DIRECTION =
Copy out every line of the material that follows, word for word and in the same order.

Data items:
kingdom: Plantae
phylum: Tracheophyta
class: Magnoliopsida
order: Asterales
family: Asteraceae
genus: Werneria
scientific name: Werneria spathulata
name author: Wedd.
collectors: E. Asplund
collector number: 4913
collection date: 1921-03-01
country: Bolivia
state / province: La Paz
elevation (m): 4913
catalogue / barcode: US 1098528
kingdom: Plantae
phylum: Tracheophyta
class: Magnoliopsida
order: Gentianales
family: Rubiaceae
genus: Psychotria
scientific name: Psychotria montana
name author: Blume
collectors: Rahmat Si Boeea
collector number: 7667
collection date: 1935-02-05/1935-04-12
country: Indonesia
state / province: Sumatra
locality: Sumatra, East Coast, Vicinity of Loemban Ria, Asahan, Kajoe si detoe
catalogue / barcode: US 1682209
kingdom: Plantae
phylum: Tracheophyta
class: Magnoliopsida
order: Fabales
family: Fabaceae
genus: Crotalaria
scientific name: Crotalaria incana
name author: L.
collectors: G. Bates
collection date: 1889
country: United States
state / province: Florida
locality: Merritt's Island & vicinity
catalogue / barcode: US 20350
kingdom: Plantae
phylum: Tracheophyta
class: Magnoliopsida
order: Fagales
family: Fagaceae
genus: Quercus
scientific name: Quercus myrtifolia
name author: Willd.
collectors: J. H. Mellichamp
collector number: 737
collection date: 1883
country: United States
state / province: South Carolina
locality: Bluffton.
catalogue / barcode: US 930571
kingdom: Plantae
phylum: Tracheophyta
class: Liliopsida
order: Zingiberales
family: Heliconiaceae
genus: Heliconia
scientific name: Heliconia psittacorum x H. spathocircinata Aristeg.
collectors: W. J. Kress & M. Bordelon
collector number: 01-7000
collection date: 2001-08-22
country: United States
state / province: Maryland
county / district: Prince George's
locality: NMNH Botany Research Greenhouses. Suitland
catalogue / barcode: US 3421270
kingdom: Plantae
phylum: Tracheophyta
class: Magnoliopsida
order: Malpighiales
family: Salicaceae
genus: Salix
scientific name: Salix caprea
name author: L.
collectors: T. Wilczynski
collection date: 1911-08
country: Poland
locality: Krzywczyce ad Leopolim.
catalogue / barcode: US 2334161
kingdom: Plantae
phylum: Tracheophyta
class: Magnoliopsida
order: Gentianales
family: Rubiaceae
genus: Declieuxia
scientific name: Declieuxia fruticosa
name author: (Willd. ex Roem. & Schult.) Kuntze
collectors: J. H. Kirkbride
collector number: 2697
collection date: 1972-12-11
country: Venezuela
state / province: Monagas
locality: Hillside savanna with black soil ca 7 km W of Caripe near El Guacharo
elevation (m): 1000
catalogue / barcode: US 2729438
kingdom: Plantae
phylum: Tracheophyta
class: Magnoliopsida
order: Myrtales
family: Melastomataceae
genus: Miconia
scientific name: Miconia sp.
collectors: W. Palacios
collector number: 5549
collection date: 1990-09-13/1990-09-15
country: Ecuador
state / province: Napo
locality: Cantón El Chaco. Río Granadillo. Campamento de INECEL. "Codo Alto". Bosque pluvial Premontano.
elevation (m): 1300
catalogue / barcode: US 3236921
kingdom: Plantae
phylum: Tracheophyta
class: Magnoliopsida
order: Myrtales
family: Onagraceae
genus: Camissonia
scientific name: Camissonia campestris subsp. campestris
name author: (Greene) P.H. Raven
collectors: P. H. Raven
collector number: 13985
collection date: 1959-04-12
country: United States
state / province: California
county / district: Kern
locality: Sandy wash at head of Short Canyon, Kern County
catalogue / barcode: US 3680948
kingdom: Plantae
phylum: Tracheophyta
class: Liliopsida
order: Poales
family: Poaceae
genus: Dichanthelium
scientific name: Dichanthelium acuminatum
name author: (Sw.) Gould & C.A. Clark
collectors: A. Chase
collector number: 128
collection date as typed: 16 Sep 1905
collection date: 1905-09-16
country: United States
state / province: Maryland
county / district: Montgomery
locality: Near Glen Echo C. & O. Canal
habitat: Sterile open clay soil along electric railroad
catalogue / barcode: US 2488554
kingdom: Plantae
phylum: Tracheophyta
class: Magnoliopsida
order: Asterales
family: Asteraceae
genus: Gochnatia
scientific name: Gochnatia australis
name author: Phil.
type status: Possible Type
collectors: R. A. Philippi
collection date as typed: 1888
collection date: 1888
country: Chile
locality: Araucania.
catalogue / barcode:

RESULT OF THIS TASK =
kingdom: Plantae
phylum: Tracheophyta
class: Magnoliopsida
order: Asterales
family: Asteraceae
genus: Werneria
scientific name: Werneria spathulata
name author: Wedd.
collectors: E. Asplund
collector number: 4913
collection date: 1921-03-01
country: Bolivia
state / province: La Paz
elevation (m): 4913
catalogue / barcode: US 1098528
kingdom: Plantae
phylum: Tracheophyta
class: Magnoliopsida
order: Gentianales
family: Rubiaceae
genus: Psychotria
scientific name: Psychotria montana
name author: Blume
collectors: Rahmat Si Boeea
collector number: 7667
collection date: 1935-02-05/1935-04-12
country: Indonesia
state / province: Sumatra
locality: Sumatra, East Coast, Vicinity of Loemban Ria, Asahan, Kajoe si detoe
catalogue / barcode: US 1682209
kingdom: Plantae
phylum: Tracheophyta
class: Magnoliopsida
order: Fabales
family: Fabaceae
genus: Crotalaria
scientific name: Crotalaria incana
name author: L.
collectors: G. Bates
collection date: 1889
country: United States
state / province: Florida
locality: Merritt's Island & vicinity
catalogue / barcode: US 20350
kingdom: Plantae
phylum: Tracheophyta
class: Magnoliopsida
order: Fagales
family: Fagaceae
genus: Quercus
scientific name: Quercus myrtifolia
name author: Willd.
collectors: J. H. Mellichamp
collector number: 737
collection date: 1883
country: United States
state / province: South Carolina
locality: Bluffton.
catalogue / barcode: US 930571
kingdom: Plantae
phylum: Tracheophyta
class: Liliopsida
order: Zingiberales
family: Heliconiaceae
genus: Heliconia
scientific name: Heliconia psittacorum x H. spathocircinata Aristeg.
collectors: W. J. Kress & M. Bordelon
collector number: 01-7000
collection date: 2001-08-22
country: United States
state / province: Maryland
county / district: Prince George's
locality: NMNH Botany Research Greenhouses. Suitland
catalogue / barcode: US 3421270
kingdom: Plantae
phylum: Tracheophyta
class: Magnoliopsida
order: Malpighiales
family: Salicaceae
genus: Salix
scientific name: Salix caprea
name author: L.
collectors: T. Wilczynski
collection date: 1911-08
country: Poland
locality: Krzywczyce ad Leopolim.
catalogue / barcode: US 2334161
kingdom: Plantae
phylum: Tracheophyta
class: Magnoliopsida
order: Gentianales
family: Rubiaceae
genus: Declieuxia
scientific name: Declieuxia fruticosa
name author: (Willd. ex Roem. & Schult.) Kuntze
collectors: J. H. Kirkbride
collector number: 2697
collection date: 1972-12-11
country: Venezuela
state / province: Monagas
locality: Hillside savanna with black soil ca 7 km W of Caripe near El Guacharo
elevation (m): 1000
catalogue / barcode: US 2729438
kingdom: Plantae
phylum: Tracheophyta
class: Magnoliopsida
order: Myrtales
family: Melastomataceae
genus: Miconia
scientific name: Miconia sp.
collectors: W. Palacios
collector number: 5549
collection date: 1990-09-13/1990-09-15
country: Ecuador
state / province: Napo
locality: Cantón El Chaco. Río Granadillo. Campamento de INECEL. "Codo Alto". Bosque pluvial Premontano.
elevation (m): 1300
catalogue / barcode: US 3236921
kingdom: Plantae
phylum: Tracheophyta
class: Magnoliopsida
order: Myrtales
family: Onagraceae
genus: Camissonia
scientific name: Camissonia campestris subsp. campestris
name author: (Greene) P.H. Raven
collectors: P. H. Raven
collector number: 13985
collection date: 1959-04-12
country: United States
state / province: California
county / district: Kern
locality: Sandy wash at head of Short Canyon, Kern County
catalogue / barcode: US 3680948
kingdom: Plantae
phylum: Tracheophyta
class: Liliopsida
order: Poales
family: Poaceae
genus: Dichanthelium
scientific name: Dichanthelium acuminatum
name author: (Sw.) Gould & C.A. Clark
collectors: A. Chase
collector number: 128
collection date as typed: 16 Sep 1905
collection date: 1905-09-16
country: United States
state / province: Maryland
county / district: Montgomery
locality: Near Glen Echo C. & O. Canal
habitat: Sterile open clay soil along electric railroad
catalogue / barcode: US 2488554
kingdom: Plantae
phylum: Tracheophyta
class: Magnoliopsida
order: Asterales
family: Asteraceae
genus: Gochnatia
scientific name: Gochnatia australis
name author: Phil.
type status: Possible Type
collectors: R. A. Philippi
collection date as typed: 1888
collection date: 1888
country: Chile
locality: Araucania.
catalogue / barcode:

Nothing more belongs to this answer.